# [solved] ATI OpenGL application with wine distorts screen

## hackerError

Hello,

I am trying to run a game using wine, and when the game loads the screen becomes distorted.  The screen seems to split in half and repeat everything on both halves of the screen, I can somewhat see what's going on on both sides but text is unreadable and there are other visual distortions.

Lets fix it!

----------

## hackerError

Oddly as a test I just emerged neverball and it can run fine in fullscreen mode, maybe this is a wine issue.

----------

## bunder

while the screen is doing the split thing, is there scrambled pixels everywhere?

i'd try downgrading ati-drivers...  i had the same issue with VT switching between X sessions.  it makes the whole session unusable until i reboot.  not sure if the our issues are related.

cheers

----------

## wrtpeeps

 *hackerError wrote:*   

> Hello,
> 
> I am trying to run a game using wine, and when the game loads the screen becomes distorted.  The screen seems to split in half and repeat everything on both halves of the screen, I can somewhat see what's going on on both sides but text is unreadable and there are other visual distortions.
> 
> Lets fix it!

 

YES!

I got this the other day with wine and Steam.

Steam itself loads fine, but whenever I tried to install a game this happens.
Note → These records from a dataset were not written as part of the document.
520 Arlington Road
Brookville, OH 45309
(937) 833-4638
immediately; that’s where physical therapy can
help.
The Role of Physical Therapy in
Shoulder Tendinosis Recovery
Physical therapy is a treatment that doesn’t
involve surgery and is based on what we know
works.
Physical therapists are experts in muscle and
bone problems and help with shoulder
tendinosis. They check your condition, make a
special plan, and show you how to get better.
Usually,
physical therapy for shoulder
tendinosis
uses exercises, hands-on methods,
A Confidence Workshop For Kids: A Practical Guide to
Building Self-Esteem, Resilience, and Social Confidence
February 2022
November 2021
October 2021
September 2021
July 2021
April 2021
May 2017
When you kill steam, the screen returns to normal.

----------

## mad93

Yes, I've the same problem with wine and cedega.
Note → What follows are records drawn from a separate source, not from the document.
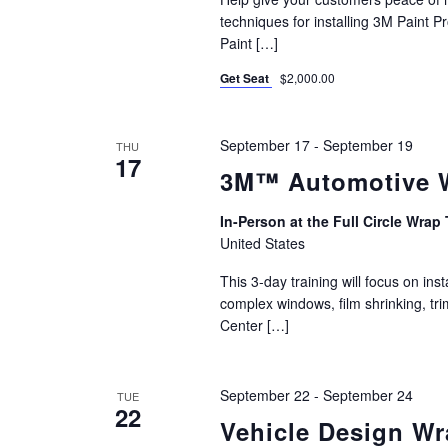
techniques for installing 3M Paint Pr
Paint […]
Get Seat
$2,000.00
September 17
-
September 19
THU
17
3M™ Automotive Wi
In-Person at the Full Circle Wrap 
United States
This 3-day training will focus on i
complex windows, film shrinking, t
Center […]
September 22
-
September 24
TUE
22
Vehicle Design W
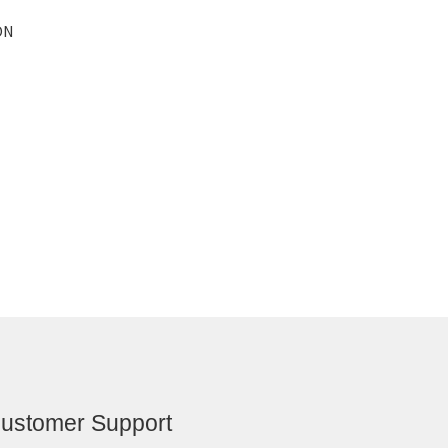
ON
ustomer Support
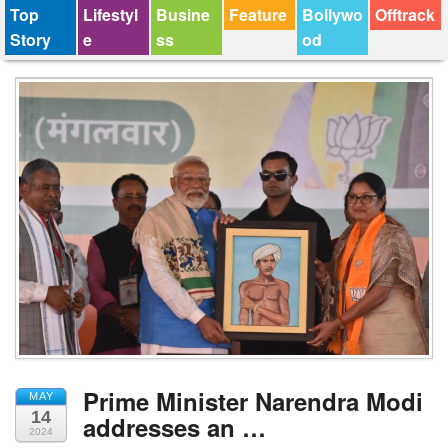
Top
Lifestyl
Busine
Feature
Bollywo
Offtrack
Story
e
ss
od
Prime Minister Narendra Modi
MAY
14
addresses an …
2024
What version i should downgrade to make it work?

PD: Used emerge =ati-drivers-8.493 and working fine  :Wink: 

----------

## kkuehne

Same Problem here!!

I have  scrambled pixels all over my desktop even when I start firefox.

I then only can close the x session and restart it again.

Has it something to do with wine and the ati drivers?

Please help!!

----------

## SickThought

This is a known bug, somenthing about resolution being dividable by 64... It was introduced after 8-5, so if you install 8-5 you should be fine.

Another workaround is to "eselect opengl set xorg-x11" after you installed a driver >8-5. For some reason this does not happen when using x11's libgl.so. This results in a slight performace-loss, but nothing big.

There's also one more workaround, something about adding a virtual screen 1 pixel higher than you're real one to your xorg.conf or something. I didn't try this though (I'm running xf86-video-ati currently).

----------

## hackerError

eselect opengl set xorg-x11

fixed the issue for me for now.  Never again will I use an ATI card, they're too much of a pain in my ass.

For posterity that searches, this issue is also identified as " checkerboard of doom "

Thanks.

----------